De plus, le général s’arrête fréquemment, parfois de manière imprévue n’hésitant pas à bousculer le programme officiel. Ainsi, le matin du 23 avril, le général fait arrêter sa voiture à hauteur de la gare de Haybes, car il a aperçu des dizaines de personnes qui attendent son passage. Il descend de son véhicule pour un bain de foule non prévu, ce qui crée d’ailleurs un grand émoi au niveau de ses gardes du corps. Il faut dire que jusque-là, au cours des voyages officiels, le contact du président de la République avec le public était extrêmement codifié. Il y avait bien des spectateurs mais le président se contentait de les saluer à distance. On n’observait jamais de contact direct entre la foule et la personne du chef de l’État lequel ne rencontrait que des officiels ou des représentants des corps constitués. Avec de Gaulle cela change. Le général n’hésite pas à entrer dans la foule, à serrer des mains, à dire quelques mots à ceux qui l’attendent. A Fumay, il fait même la bise à la miss 1963.
Beaucoup de spectateurs vont ainsi garder le souvenir impérissable d’avoir approché le général, de lui avoir parlé ou, encore, de l’avoir touché. De Gaulle est extrêmement attaché à ce contact populaire, et lors de son voyage ardennais, alors qu’on lui rapporte que des journalistes parisiens ont été surpris par la chaleur de la foule ardennaise, pourtant majoritairement de gauche, il répond : "ils sont surpris ? Mais dans quel monde vivent-ils ? ". Pour la petite histoire on prévoit dans le budget une somme pour les pourboires et les cadeaux. Ainsi, les préfets des Ardennes, de la Marne et de l’Aube reçoivent chacun une boîte à cigarettes. Celui de la Haute-Marne semble mieux loti avec une montre-pendule mais il faut dire que son département est celui de Colombey-les-Deux-Eglises.
Après la démission du général de Gaulle en 1969, les voyages présidentiels sont beaucoup plus rares. Ni Georges Pompidou, ni Valéry Giscard d’Estaing, ni Jacques Chirac ne viennent en visite officielle dans les Ardennes. Certes, François Mitterrand vient à Charleville-Mézières en 1991, comme François Hollande en 2017 et Emmanuel Macron en 2018, mais dans un contexte plutôt sombre, les Ardennes symbolisant la France en difficulté, celle de la désindustrialisation, du chômage et de la baisse démographique.
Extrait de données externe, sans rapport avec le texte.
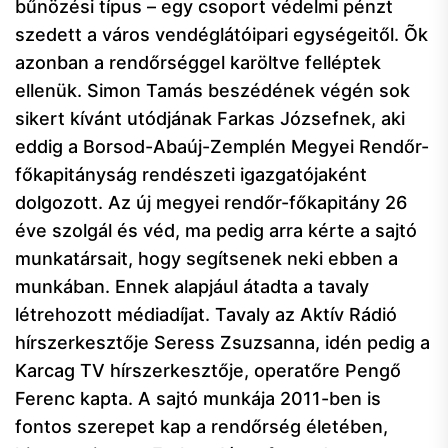
bűnözési típus – egy csoport védelmi pénzt
szedett a város vendéglátóipari egységeitől. Õk
azonban a rendőrséggel karöltve felléptek
ellenük. Simon Tamás beszédének végén sok
sikert kívánt utódjának Farkas Józsefnek, aki
eddig a Borsod-Abaúj-Zemplén Megyei Rendőr-
főkapitányság rendészeti igazgatójaként
dolgozott. Az új megyei rendőr-főkapitány 26
éve szolgál és véd, ma pedig arra kérte a sajtó
munkatársait, hogy segítsenek neki ebben a
munkában. Ennek alapjául átadta a tavaly
létrehozott médiadíjat. Tavaly az Aktív Rádió
hírszerkesztője Seress Zsuzsanna, idén pedig a
Karcag TV hírszerkesztője, operatőre Pengő
Ferenc kapta. A sajtó munkája 2011-ben is
fontos szerepet kap a rendőrség életében,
De son côté, Reims ne reçoit aussi que de courtes visites. Jacques Chirac vient en septembre 1999, pour remettre le diplôme de maire honoraire à Jean Falala et quelques années plus tard pour faire une visite privée à ce dernier, alors en fin de vie.
En juillet 2012, François Hollande assiste avec Angela Merkel au 50e anniversaire de la rencontre de Gaulle-Adenauer mais ce déplacement relève d’un autre registre. Deux ans plus tard le même François Hollande assiste à l’arrivée à Reims de la 6e étape du Tour de France et plus près de nous, en avril 2021, Emmanuel Macron vient au CHU.